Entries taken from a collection
————————
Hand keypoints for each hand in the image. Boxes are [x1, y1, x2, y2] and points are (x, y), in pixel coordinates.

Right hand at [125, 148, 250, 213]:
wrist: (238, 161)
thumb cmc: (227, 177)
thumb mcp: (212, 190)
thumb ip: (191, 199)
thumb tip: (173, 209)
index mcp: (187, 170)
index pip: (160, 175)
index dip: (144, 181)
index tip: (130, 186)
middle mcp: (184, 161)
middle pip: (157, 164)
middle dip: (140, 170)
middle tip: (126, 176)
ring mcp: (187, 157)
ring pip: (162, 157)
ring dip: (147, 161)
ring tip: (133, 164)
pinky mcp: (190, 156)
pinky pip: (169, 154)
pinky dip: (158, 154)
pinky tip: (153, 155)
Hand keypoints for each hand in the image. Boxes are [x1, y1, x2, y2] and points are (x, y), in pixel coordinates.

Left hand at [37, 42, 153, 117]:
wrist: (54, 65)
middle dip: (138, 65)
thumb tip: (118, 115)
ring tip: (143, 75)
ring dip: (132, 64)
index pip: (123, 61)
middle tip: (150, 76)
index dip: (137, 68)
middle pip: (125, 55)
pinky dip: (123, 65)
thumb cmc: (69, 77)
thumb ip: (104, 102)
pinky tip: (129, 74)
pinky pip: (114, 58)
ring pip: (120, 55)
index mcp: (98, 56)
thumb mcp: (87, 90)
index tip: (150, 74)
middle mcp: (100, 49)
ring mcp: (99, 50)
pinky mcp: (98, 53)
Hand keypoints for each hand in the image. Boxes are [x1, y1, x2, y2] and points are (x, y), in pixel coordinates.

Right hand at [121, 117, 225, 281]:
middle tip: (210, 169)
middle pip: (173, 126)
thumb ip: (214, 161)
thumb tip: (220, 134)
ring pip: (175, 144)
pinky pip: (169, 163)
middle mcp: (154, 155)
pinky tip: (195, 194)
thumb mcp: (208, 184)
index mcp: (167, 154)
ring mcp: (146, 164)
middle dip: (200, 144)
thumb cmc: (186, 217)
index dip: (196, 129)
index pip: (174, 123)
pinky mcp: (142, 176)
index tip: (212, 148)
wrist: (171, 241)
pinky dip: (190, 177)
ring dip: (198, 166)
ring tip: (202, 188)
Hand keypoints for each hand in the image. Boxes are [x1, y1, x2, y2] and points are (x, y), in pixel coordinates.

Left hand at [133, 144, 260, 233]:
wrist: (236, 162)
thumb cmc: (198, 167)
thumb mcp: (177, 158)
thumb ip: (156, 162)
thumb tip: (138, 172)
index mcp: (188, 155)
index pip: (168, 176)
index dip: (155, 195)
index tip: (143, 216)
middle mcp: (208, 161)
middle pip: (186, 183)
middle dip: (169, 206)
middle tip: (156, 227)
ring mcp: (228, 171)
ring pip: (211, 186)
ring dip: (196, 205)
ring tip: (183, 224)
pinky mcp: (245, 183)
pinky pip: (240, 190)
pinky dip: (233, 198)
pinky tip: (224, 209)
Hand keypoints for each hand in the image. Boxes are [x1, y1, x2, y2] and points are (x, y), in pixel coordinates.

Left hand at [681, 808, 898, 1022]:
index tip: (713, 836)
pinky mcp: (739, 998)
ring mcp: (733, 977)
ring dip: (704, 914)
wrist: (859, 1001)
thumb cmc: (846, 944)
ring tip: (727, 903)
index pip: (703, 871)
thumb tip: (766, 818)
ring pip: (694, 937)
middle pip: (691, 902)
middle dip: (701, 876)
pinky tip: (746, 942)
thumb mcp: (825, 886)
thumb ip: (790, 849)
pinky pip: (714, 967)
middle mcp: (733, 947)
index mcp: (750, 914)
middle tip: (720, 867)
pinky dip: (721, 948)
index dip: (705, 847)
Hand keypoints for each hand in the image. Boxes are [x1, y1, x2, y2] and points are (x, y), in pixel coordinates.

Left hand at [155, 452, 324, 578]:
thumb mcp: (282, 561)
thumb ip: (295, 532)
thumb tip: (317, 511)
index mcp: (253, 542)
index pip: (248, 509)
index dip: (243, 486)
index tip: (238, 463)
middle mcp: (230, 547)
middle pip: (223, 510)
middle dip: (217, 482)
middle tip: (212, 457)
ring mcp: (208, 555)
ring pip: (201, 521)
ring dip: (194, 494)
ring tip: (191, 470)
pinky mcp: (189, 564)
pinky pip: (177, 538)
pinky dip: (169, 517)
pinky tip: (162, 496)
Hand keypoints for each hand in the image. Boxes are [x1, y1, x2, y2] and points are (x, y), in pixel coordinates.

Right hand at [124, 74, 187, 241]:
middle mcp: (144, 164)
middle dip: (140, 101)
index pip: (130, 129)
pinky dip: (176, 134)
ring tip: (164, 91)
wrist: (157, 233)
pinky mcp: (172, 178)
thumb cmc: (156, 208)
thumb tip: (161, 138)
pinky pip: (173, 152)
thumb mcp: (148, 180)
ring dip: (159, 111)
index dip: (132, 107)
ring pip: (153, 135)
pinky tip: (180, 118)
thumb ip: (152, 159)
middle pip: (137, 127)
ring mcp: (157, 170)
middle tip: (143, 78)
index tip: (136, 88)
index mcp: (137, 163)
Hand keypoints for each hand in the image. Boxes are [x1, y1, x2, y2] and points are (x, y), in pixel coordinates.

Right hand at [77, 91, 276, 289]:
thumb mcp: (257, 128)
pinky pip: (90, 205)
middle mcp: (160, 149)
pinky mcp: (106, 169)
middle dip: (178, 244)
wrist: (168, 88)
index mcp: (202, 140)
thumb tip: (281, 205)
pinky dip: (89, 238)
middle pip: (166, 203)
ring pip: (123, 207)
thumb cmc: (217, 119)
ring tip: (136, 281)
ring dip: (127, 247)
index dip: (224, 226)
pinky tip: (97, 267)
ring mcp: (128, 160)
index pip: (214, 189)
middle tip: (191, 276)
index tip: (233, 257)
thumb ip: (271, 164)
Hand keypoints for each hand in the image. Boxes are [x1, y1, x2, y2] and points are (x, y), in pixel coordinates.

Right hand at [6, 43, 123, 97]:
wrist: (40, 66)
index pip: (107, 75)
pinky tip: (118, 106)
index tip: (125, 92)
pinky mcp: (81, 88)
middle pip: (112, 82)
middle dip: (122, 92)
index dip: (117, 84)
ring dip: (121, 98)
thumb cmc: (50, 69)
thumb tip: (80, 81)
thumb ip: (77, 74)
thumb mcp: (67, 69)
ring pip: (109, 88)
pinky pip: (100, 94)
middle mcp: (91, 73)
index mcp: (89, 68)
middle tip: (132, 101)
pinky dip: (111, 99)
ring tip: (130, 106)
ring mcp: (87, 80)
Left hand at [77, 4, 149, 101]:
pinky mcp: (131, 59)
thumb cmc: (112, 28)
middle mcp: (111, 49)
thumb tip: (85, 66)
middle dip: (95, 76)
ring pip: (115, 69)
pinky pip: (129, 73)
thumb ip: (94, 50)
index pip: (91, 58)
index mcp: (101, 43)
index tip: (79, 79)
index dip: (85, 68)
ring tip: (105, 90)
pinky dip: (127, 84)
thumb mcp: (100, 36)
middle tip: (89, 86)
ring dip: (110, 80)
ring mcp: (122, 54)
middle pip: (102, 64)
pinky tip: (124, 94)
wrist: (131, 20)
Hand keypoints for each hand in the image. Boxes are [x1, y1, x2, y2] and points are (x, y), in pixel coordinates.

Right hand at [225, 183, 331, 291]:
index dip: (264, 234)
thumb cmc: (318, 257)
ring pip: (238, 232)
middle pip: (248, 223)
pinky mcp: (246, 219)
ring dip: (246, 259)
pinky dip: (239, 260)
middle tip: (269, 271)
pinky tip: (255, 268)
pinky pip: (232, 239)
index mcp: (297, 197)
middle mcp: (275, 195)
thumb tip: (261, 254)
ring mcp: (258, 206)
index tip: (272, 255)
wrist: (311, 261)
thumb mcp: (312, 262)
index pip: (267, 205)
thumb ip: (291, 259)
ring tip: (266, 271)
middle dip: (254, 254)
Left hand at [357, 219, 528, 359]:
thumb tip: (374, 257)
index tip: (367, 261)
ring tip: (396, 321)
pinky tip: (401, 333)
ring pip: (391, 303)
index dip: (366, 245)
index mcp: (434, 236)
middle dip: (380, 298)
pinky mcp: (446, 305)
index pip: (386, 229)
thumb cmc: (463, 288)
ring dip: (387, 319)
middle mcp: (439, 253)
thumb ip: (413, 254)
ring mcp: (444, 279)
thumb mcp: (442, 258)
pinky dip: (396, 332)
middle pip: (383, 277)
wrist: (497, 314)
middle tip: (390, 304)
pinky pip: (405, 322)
————————
# [ASSIGNED TASK]
Repeat the entries above exactly, from the first line through the line containing "middle tip: (156, 227)".

# [SOLVED PROBLEM]
Hand keypoints for each hand in the image. Boxes are [x1, y1, x2, y2] and points are (x, y), in pixel coordinates.

Right hand at [125, 148, 250, 213]:
wrist: (238, 161)
thumb cmc: (227, 177)
thumb mcp: (212, 190)
thumb ip: (191, 199)
thumb tip: (173, 209)
index mcp: (187, 170)
index pip: (160, 175)
index dip: (144, 181)
index tip: (130, 186)
middle mcp: (184, 161)
middle pip: (157, 164)
middle dip: (140, 170)
middle tip: (126, 176)
ring mcp: (187, 157)
ring pip: (162, 157)
ring dip: (147, 161)
ring tip: (133, 164)
pinky mcp: (190, 156)
pinky pip: (169, 154)
pinky dip: (158, 154)
pinky tip: (153, 155)
Hand keypoints for each hand in the image. Boxes are [x1, y1, x2, y2] and points are (x, y), in pixel coordinates.

Left hand at [37, 42, 153, 117]:
wrist: (54, 65)
middle dip: (138, 65)
thumb tip: (118, 115)
ring tip: (143, 75)
ring dip: (132, 64)
index pip: (123, 61)
middle tip: (150, 76)
index dip: (137, 68)
middle pip: (125, 55)
pinky dip: (123, 65)
thumb cmc: (69, 77)
thumb ip: (104, 102)
pinky tip: (129, 74)
pinky pip: (114, 58)
ring pip: (120, 55)
index mcp: (98, 56)
thumb mcp: (87, 90)
index tip: (150, 74)
middle mcp: (100, 49)
ring mcp: (99, 50)
pinky mcp: (98, 53)
Hand keypoints for each hand in the image. Boxes are [x1, y1, x2, y2] and points are (x, y), in pixel coordinates.

Right hand at [121, 117, 225, 281]:
middle tip: (210, 169)
middle pip: (173, 126)
thumb ip: (214, 161)
thumb tip: (220, 134)
ring pip: (175, 144)
pinky pip: (169, 163)
middle mcp: (154, 155)
pinky tip: (195, 194)
thumb mcp: (208, 184)
index mcp: (167, 154)
ring mcp: (146, 164)
middle dip: (200, 144)
thumb cmc: (186, 217)
index dip: (196, 129)
index pip: (174, 123)
pinky mcp: (142, 176)
index tip: (212, 148)
wrist: (171, 241)
pinky dip: (190, 177)
ring dip: (198, 166)
ring tip: (202, 188)
Hand keypoints for each hand in the image. Boxes are [x1, y1, x2, y2] and points are (x, y), in pixel coordinates.

Left hand at [133, 144, 260, 233]:
wrist: (236, 162)
thumb cmc: (198, 167)
thumb mcp: (177, 158)
thumb ip: (156, 162)
thumb tip: (138, 172)
index mcp: (188, 155)
index pip: (168, 176)
index dip: (155, 195)
index tip: (143, 216)
middle mcp: (208, 161)
middle pip: (186, 183)
middle dip: (169, 206)
middle tip: (156, 227)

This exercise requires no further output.